In the entries below, take the lines from the line with "当館は禁煙部屋のご用意がありません。" up to and including the line with "幼児料金は２～５歳です。" and swap "消臭スプレー" for "除菌スプレー", leaving everything else unchanged. Return only those lines.
*** INFORMATION SHOWN ***
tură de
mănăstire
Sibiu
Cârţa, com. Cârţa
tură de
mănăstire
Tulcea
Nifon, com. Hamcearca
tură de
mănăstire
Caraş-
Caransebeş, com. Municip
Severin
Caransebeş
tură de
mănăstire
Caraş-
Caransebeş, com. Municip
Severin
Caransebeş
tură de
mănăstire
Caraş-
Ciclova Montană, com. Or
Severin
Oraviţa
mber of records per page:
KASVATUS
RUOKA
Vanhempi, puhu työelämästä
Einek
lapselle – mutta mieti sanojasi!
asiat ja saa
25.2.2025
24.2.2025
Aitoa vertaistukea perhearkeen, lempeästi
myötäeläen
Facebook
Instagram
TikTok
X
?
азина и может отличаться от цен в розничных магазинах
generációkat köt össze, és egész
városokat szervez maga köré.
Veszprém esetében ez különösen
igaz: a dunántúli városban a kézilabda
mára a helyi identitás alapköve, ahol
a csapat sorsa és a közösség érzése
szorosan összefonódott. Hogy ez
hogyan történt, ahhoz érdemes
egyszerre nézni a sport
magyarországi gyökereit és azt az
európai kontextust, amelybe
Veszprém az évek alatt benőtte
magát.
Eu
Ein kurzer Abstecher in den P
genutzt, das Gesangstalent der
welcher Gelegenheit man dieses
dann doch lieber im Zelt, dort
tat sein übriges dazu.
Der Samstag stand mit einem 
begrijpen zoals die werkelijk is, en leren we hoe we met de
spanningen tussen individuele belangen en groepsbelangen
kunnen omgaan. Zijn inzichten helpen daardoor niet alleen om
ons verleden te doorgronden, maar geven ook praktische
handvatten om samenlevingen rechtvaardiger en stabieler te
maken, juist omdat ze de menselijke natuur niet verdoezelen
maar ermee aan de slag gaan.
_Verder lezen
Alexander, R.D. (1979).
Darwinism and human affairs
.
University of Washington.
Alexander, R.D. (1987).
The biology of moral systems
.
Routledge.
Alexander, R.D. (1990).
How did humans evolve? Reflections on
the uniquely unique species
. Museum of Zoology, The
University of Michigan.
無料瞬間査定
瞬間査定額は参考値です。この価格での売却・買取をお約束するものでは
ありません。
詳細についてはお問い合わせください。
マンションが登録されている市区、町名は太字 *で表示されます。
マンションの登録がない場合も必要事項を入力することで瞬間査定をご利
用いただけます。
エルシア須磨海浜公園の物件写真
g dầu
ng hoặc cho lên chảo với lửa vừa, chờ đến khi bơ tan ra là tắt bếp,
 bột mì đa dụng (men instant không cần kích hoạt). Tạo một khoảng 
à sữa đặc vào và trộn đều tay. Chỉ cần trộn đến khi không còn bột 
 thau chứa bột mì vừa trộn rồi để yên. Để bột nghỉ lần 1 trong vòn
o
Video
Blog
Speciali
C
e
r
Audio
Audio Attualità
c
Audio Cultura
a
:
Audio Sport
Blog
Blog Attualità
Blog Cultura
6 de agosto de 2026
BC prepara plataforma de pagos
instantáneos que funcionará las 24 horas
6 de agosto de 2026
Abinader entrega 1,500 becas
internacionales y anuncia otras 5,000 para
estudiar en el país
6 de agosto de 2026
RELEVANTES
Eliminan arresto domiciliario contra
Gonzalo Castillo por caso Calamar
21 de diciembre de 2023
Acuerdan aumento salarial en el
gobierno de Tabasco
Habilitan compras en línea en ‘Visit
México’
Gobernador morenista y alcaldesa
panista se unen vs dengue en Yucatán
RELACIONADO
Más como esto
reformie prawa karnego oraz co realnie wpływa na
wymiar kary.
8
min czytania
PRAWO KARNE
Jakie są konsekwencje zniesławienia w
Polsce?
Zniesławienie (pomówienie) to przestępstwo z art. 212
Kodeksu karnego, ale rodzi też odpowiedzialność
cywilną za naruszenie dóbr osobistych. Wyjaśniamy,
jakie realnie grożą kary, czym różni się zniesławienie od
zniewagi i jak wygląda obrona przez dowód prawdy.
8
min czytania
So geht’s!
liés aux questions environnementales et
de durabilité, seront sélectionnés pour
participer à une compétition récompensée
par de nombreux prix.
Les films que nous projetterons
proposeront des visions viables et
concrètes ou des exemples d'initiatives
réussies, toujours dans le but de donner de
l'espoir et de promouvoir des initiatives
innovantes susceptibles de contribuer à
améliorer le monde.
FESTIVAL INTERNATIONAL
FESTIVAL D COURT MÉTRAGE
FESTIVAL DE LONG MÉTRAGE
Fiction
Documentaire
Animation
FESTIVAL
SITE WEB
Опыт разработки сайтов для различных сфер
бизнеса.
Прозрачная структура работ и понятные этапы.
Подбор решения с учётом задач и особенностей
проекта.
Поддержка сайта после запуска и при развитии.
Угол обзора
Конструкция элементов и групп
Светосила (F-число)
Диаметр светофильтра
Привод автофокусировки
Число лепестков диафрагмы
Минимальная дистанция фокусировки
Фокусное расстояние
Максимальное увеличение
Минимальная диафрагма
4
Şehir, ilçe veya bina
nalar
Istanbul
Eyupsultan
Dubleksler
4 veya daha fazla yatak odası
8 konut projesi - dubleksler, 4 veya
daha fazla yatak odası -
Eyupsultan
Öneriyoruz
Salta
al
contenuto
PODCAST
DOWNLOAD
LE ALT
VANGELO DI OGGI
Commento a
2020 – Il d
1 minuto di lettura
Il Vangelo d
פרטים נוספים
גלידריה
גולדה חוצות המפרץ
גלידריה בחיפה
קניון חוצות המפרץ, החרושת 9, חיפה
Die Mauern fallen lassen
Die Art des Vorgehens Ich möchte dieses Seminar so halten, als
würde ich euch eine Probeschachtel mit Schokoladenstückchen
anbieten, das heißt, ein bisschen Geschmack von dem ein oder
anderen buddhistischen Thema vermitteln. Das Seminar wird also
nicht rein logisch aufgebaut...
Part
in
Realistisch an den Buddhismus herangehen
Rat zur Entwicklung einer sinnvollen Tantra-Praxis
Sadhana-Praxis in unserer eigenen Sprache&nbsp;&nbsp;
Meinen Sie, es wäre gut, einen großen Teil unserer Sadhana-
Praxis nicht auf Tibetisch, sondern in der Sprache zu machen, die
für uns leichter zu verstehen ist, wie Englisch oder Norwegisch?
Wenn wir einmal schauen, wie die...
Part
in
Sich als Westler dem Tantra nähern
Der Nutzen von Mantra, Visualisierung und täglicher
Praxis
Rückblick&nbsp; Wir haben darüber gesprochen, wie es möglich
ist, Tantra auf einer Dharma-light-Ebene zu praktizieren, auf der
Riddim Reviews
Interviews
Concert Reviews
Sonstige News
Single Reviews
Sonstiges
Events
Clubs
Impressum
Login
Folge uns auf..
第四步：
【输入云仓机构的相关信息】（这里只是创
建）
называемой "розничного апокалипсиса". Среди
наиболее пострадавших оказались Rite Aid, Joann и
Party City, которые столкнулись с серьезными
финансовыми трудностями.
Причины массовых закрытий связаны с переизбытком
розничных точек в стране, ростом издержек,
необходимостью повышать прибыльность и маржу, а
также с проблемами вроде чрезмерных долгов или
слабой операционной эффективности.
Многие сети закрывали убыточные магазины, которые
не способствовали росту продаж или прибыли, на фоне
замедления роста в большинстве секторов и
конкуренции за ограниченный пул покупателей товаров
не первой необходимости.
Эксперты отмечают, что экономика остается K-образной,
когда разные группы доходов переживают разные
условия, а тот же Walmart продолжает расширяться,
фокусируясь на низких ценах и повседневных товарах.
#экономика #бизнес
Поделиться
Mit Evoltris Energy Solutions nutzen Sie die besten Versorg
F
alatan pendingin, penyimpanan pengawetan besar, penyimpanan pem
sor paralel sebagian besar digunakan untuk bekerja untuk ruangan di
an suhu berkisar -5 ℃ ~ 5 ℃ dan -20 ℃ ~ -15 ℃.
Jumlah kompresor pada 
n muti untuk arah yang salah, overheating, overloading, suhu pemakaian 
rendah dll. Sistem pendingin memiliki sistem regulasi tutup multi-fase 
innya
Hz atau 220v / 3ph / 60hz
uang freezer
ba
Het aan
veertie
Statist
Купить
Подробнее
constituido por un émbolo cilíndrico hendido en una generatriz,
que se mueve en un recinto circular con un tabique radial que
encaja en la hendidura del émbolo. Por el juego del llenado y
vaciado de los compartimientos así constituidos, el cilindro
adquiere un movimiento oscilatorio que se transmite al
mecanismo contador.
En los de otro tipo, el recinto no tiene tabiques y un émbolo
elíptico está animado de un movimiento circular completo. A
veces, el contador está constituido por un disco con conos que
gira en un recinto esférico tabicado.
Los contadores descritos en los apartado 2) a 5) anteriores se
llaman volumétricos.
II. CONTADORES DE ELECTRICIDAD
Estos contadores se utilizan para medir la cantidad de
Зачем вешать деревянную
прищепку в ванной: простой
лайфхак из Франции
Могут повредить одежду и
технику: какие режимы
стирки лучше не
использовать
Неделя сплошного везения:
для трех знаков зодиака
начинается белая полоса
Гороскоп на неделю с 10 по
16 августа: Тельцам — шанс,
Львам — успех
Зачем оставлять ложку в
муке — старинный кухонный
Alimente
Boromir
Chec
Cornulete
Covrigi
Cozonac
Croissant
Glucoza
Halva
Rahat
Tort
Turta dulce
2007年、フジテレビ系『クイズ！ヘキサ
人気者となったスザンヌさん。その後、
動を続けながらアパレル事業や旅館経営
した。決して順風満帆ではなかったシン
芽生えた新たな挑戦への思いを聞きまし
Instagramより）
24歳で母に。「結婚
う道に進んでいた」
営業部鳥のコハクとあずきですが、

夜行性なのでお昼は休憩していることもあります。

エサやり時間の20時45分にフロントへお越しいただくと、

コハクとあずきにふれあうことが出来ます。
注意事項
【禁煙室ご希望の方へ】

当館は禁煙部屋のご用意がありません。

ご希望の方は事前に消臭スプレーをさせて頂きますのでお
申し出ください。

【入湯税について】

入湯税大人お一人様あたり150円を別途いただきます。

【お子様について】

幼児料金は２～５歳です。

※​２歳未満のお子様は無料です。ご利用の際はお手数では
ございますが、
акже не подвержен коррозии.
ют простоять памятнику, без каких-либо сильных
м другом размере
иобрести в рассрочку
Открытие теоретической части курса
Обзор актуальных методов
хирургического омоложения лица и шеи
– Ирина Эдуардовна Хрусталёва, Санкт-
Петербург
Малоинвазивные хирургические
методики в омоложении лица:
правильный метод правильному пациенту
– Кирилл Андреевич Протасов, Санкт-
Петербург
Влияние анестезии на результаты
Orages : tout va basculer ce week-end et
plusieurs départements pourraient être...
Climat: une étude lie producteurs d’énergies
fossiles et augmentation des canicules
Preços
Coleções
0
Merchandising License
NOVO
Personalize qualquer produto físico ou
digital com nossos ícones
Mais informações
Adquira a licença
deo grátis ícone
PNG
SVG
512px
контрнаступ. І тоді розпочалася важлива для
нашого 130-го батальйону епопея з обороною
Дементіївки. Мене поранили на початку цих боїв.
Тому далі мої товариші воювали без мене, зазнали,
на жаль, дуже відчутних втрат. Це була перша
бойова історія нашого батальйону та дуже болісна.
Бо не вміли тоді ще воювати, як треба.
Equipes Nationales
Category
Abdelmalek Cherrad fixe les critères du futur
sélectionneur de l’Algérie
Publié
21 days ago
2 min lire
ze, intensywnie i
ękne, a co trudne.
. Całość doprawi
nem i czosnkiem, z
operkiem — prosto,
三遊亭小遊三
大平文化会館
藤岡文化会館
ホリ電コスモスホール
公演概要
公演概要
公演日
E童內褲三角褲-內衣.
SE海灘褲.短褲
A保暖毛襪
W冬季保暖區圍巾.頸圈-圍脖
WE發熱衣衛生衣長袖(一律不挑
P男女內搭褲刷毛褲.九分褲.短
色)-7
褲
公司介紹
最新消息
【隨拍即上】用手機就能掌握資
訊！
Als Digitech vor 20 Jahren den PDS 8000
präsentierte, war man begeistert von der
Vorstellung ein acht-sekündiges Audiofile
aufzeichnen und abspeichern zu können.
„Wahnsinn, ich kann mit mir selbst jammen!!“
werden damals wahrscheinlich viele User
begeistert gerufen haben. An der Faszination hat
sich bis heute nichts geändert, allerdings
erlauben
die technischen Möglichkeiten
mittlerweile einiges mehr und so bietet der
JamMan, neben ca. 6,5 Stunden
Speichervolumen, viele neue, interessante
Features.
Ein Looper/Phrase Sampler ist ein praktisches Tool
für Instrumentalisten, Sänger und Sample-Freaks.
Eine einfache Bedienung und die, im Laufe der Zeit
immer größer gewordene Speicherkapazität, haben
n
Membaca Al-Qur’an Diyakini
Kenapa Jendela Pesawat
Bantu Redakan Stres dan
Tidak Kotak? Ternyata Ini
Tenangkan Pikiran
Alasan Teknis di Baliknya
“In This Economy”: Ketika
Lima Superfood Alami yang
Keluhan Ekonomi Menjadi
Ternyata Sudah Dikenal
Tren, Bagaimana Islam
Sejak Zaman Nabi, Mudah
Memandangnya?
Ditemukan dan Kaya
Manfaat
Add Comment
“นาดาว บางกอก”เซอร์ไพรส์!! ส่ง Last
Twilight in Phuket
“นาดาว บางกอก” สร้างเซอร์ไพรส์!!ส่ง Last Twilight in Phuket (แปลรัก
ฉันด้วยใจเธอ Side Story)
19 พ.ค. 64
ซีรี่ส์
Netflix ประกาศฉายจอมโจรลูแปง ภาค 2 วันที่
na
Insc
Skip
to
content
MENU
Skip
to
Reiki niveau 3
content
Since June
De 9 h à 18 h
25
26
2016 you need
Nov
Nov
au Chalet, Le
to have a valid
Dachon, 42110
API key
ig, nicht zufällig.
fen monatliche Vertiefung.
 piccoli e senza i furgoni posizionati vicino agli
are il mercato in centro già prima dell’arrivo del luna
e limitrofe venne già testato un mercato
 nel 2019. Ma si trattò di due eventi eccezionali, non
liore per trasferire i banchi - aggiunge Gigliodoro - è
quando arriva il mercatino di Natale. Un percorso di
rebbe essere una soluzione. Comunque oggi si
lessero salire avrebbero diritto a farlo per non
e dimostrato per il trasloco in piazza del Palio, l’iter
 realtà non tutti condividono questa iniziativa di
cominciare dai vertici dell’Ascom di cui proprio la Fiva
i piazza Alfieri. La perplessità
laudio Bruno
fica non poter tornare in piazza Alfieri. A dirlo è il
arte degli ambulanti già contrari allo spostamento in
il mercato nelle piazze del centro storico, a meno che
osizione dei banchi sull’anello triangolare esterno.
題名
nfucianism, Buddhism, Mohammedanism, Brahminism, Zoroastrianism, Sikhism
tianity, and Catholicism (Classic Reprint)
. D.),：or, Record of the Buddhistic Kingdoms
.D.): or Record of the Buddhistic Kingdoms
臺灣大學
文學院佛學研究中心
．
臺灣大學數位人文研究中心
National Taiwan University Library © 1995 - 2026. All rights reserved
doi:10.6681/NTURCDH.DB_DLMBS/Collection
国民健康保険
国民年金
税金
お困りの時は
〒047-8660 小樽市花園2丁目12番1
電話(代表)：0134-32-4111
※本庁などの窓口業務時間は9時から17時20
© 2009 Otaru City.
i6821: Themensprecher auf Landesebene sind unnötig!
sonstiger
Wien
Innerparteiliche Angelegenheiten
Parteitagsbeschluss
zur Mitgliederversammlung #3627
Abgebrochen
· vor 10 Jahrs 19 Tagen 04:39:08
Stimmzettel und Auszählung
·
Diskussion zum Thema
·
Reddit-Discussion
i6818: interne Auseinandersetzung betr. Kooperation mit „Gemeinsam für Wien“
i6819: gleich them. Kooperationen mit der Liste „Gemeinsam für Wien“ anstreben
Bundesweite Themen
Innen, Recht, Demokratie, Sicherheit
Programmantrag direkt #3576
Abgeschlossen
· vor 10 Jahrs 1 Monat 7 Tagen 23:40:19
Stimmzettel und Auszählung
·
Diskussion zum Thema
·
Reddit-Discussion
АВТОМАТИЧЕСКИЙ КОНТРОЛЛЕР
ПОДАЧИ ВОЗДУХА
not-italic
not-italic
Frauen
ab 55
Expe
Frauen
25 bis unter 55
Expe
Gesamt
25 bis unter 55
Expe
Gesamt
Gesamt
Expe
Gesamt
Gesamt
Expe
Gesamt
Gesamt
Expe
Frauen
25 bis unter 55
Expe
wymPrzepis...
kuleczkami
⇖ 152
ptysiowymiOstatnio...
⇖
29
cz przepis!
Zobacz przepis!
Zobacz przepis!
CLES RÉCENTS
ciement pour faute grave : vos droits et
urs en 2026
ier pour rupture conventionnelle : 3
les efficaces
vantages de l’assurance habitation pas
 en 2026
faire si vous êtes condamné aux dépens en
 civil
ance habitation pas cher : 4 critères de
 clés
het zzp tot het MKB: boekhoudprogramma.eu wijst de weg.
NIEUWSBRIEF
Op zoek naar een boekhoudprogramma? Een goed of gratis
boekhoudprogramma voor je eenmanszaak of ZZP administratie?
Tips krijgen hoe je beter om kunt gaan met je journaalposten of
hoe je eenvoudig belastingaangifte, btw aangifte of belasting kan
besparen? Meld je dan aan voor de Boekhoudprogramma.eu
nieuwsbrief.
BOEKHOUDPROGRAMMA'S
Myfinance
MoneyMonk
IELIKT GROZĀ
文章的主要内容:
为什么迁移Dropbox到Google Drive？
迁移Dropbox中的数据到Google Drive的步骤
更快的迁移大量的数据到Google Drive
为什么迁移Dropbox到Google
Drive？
*** End of INFORMATION SHOWN ***
■ EXERCISE OUTPUT
当館は禁煙部屋のご用意がありません。

ご希望の方は事前に除菌スプレーをさせて頂きますのでお
申し出ください。

【入湯税について】

入湯税大人お一人様あたり150円を別途いただきます。

【お子様について】

幼児料金は２～５歳です。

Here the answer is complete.